▶ [Selected excerpt]:
════
# Traditional hunting



## Hbarber (Nov 28, 2011)

I seem to recall that 15 years or so ago Utah had a "primitive" hunt where muzzle loaders had to be a percussion cap or flintlock type to hunt that particular season. Does anybody know if this was the case and why Utah doesn't have that type of hunting opportunity anymore?


----------



## redleg (Dec 5, 2007)

DWR wanted to sell more tags
Many hunters don't really want to use muzzleloaders and feel more comfortable with in-lines. They don't want to practice to learn to use them or experiment with loads to become acurate.


----------



## Fishrmn (Sep 14, 2007)

redleg said:


> DWR wanted to sell more tags
> *Many hunters don't really want to use muzzleloaders and feel more comfortable with in-lines.* They don't want to practice to learn to use them or experiment with loads to become acurate.


And what do you think in-line muzzle loaders are?


----------



## utahgolf (Sep 8, 2007)

you can still use the old school stuff if ya want, so I'd say the dwr still offers this opportunity. kinda how long bow hunters or recurve bow hunters look at all the new fancy archery equipment. Technology versus the purist mentality. With my bad eyes, I'm glad there are in-lines allowed.
════
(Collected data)
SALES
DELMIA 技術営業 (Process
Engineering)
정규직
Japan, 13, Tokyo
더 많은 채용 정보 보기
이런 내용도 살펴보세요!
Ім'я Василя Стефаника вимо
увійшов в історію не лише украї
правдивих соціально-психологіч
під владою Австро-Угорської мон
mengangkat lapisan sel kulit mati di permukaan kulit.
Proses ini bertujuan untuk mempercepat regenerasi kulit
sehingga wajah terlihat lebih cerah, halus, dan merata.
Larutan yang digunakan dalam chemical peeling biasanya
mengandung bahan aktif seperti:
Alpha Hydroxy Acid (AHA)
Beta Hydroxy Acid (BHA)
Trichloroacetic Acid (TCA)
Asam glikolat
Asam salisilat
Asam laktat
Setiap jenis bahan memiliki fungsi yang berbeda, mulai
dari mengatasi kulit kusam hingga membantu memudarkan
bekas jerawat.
════
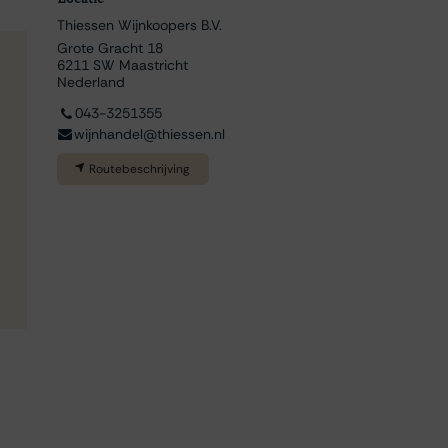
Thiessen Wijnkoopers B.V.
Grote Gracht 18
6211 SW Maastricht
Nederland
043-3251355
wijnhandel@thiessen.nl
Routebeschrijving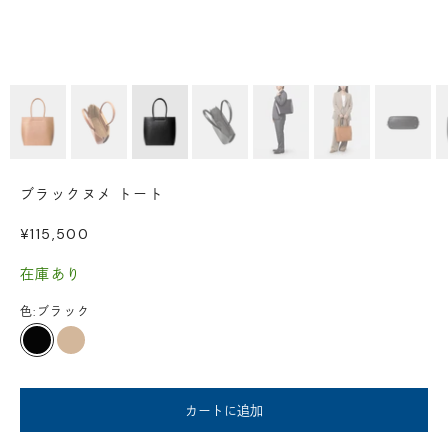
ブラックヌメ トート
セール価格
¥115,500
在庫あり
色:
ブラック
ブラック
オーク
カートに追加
════
▶ [What to work on]:
1 – In the forum thread on traditional hunting, why does utahgolf say he's glad in-lines are allowed?
2 – Pick up the forum thread on traditional hunting where it stops, adding the next reply.

▶ [Expected responses]:
1 – Because of his bad eyes.

2 –
----------



## DallanC (Jan 13, 2009)

Hbarber said:


> I seem to recall that 15 years or so ago Utah had a "primitive" hunt where muzzle loaders had to be a percussion cap or flintlock type to hunt that particular season. Does anybody know if this was the case and why Utah doesn't have that type of hunting opportunity anymore?


I was hunting some of those early hunts, I still have my license from then, it says MUZZLELOADER on it. It was NEVER what you think it was. It was marked as an extention to the rifle hunt, nothing more. This was back when you could shoot TWO bucks per year (one archery, one rifle... the muzzleloader tag was an extension to the rifle hunt so it used your rifle tag if it was unfilled).

There was no restriction on weapon types beyond caliber and energy... because inlines werent popular yet. For a short time, they did ban sabots but they reversed this decision soon after. At the the time the only restriction on ignition was that it had to be "exposed" to the elements.

Its a fun hunt, and it was a money maker for the DWR as people still used their rifle tag for their buck.

As for inlines vs traditional, I cannot remember how many times I've brought it up, but inlines pre-date hawkin sidelocks by 100 years. Germany had them as early as 1734. Today, computer CNCs turn out identical barrels used on both sidelocks and inlines, same twist, same everything. There simply is no difference between inlines and sidelocks other than a few milliseconds of lock time. Both styles have evolved well beyond anything used in the 1800's and earlier.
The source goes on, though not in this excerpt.